Payment Processor is a financial technology company or service that facilitates electronic payment transactions between a merchant, the customer’s bank (issuing bank). And the merchant’s bank (acquiring bank). Payment Processors handle authorization, settlement. And funding of credit card, debit card. And other digital payments, ensuring secure and efficient transfer of funds while complying with industry standards like PCI DSS.

Card Brand

Card Brand is a payment network that establishes the rules, standards. And infrastructure for processing credit, debit. And prepaid card transactions. Card Brands issue card numbers, define interchange fees, govern security protocols. And ensure global acceptance through their branded payment rails, including Visa, Mastercard, American Express.

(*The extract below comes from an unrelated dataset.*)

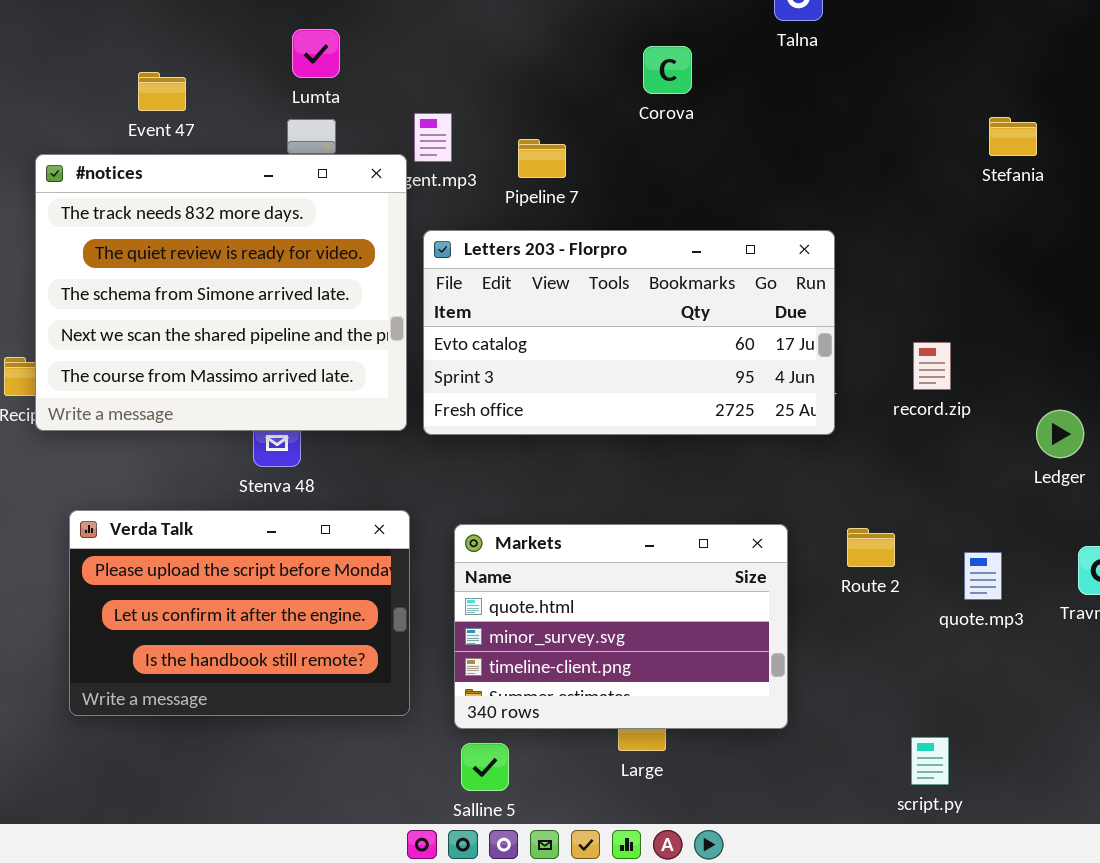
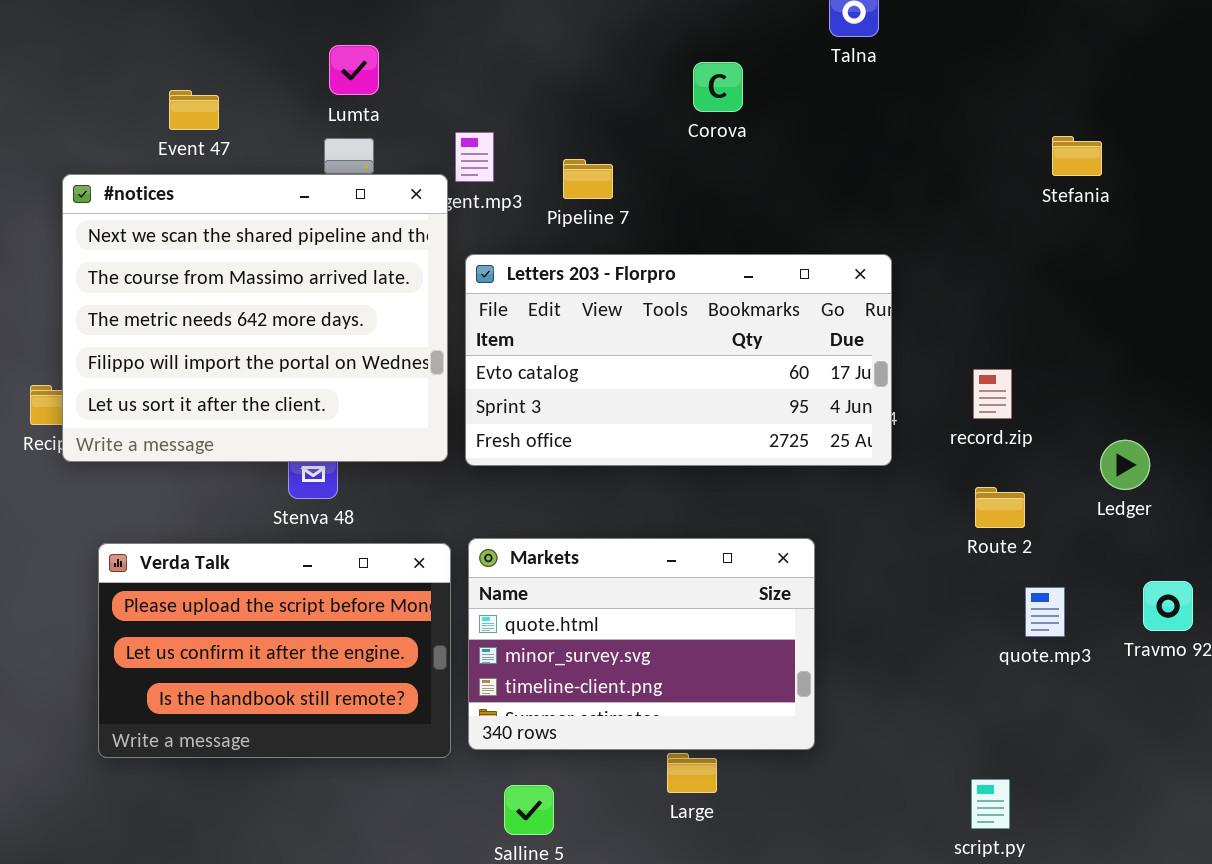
#notices: [35,154,407,431] -> [62,174,448,462], scrolled down 3 rows
Markets: [454,524,788,729] -> [468,538,815,750], moved
Route 2: [847,528,895,567] -> [975,487,1025,528], moved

And Discover.

Chargeback

Chargeback is chargebacks are forced refunds initiated by a cardholder’s bank when the cardholder disputes a transaction, claiming it was unauthorized, fraudulent. Or not as described. Chargebacks reverse the payment, returning funds to the cardholder while debiting the merchant’s account, often accompanied by fees and potential penalties for the merchant.

Fraud Prevention

Fraud Prevention is the systematic use of policies, procedures. And technologies designed to detect, deter. And mitigate unauthorized transactions, identity theft. And financial deception in payment processing. Fraud Prevention combines real-time monitoring, data analysis, authentication protocols. And compliance standards to protect merchants, cardholders.